The Forney Transportation Museum is hardly one of Denver’s premier visual-arts venues. In fact, it’s not usually an art showcase at all.
But a 1998 exhibition at that unlikely Brighton Boulevard site put Stephen Batura on the artistic map in Denver, setting him on a steadily rising career path that led to one of the most prestigious public-art commissions in the city’s history.
In 2004, Denver’s public art program selected the 45-year-old painter to create a $216,000 mural for a prime wall in the lobby of the Ellie Caulkins Opera House, a newly opened opera and dance venue in the Denver Performing Arts Complex.
“There are so many good artists working in Denver. I think Steve is clearly in that very top echelon,” said Dianne Vanderlip, curator of modern and contemporary art at the Denver Art Museum.
The Denver-born artist had exhibited elsewhere before the Forney exhibition, but the combination of a more public venue and an imaginative new body of paintings centered on historic train wrecks gained him unprecedented recognition.
“He really hit his stride with that series,” Vanderlip said. “It was a consistent, perfectly executed body of work.”
After seeing those paintings, Ron Judish, a prominent local dealer, immediately agreed to show Batura’s work. He organized a solo exhibition in 2000, where Vanderlip purchased a 6-by-12-foot piece for the Denver Art Museum – “Mid-Winter 1903.”
“At that point, it incorporated everything that he was thinking and doing with historical material, and, at the same time, it showed off this unbelievable kind of flair for being able to paint,” she said. “I just think he is amazing.”
Batura has long combined an old-master interest in narrative with a modern, expressionist approach to paint-handling. In the Forney series, which Batura simply titled, “Disasters,” his style fully gelled.
He begins with photographs, sometimes his own but more often historic images by others. For his recent show at the Robischon Gallery, for example, he used photographer Charles Lillybridge’s 1905-1925 scenes of Denver neighborhoods.
But rather than merely mimic those views, he refracts the imagery through his distinctive artistic aesthetic, distancing it further from reality and giving it new meaning. He dislocates it in time and invests the subject matter with a kind of fictionalized, ambiguous quality.
“I’ve never been interested in trying to approximate realism,” he said. “I’m after an artificial reality. I’m much more interested in theater commenting on life than trying to remove that layer of unreality.”
To realize these often complex conceptions, Batura employs a virtuosic painting technique, said Cydney Payton, director-curator of the Museum of Contemporary Art/Denver, which presented an off-site exhibition of his paintings in 2003.
“What attracted me to the work,” she said, “is this beautiful, scrim quality, that the work is not immediately, completely revealed, that it’s basically abstraction.
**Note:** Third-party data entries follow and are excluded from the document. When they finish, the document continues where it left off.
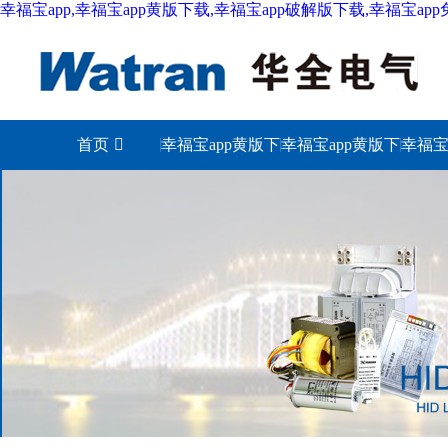
幸福宝app,幸福宝app黄版下载,幸福宝app破解版下载,幸福宝ap
首页
幸福宝app黄版下
幸福宝app黄版下
幸福宝
载城市
载照明
下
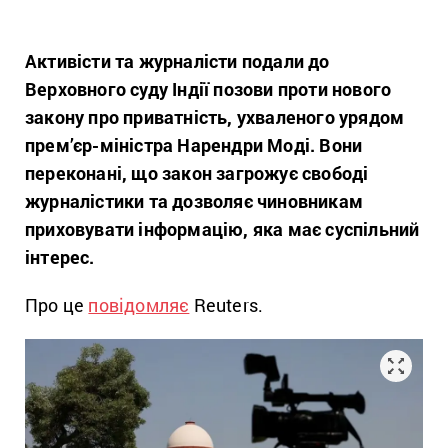
Активісти та журналісти подали до
Верховного суду Індії позови проти нового
закону про приватність, ухваленого урядом
прем’єр-міністра Нарендри Моді. Вони
переконані, що закон загрожує свободі
журналістики та дозволяє чиновникам
приховувати інформацію, яка має суспільний
інтерес.
Про це
повідомляє
Reuters.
And there’s such a delicate and refined use of light, balanced with this kind of aggressive, painterly expression.”
For that scrim quality, Batura employs casein – a versatile, water-based paint – to create low-contrast washes of mostly nonobjective veils of color that give his paintings a muted, sometimes even lonely quality.
“I gray everything, is what happens,” he said. “If I have a red, I’m going to put green in it. If I have blue, I’m going to put orange in it. If I have yellow, I’m going to put purple in it, so that I knock the brilliance out of it.”
After working first as a house painter and later at the Denver Central Library, he was able to quit in 2002 to devote himself full time to art. But Batura believes the money he is earning from the mural will finally give him the financial freedom to take artistic risks he never could before.
“It’s the first time I’ve ever had the opportunity to really take chances,” Batura said. “I’m in position now that I can flesh out all this work that I’ve tried to do for 15 years and see where it’s going to lead.
“That’s what I intend to do – take all these threads of things that are often abandoned, because I don’t think they’ll work in a show and now follow those threads and see what will happen.”
Payton suspects that everything Batura has learned and experienced while realizing the massive mural project will take him in exciting directions that he and people who have followed his work could never have foreseen.
At the same time, Vanderlip hopes Batura will make more concerted efforts to display his paintings outside Denver and gain broader recognition. She believes his work could easily hold its own at prominent art galleries in New York City and elsewhere.
“I think it is just a question of time with him,” Vanderlip said. “I don’t think he is destined to be one of those guys who is very well known in this community and nobody else knows him. I don’t think that is going to happen to him.”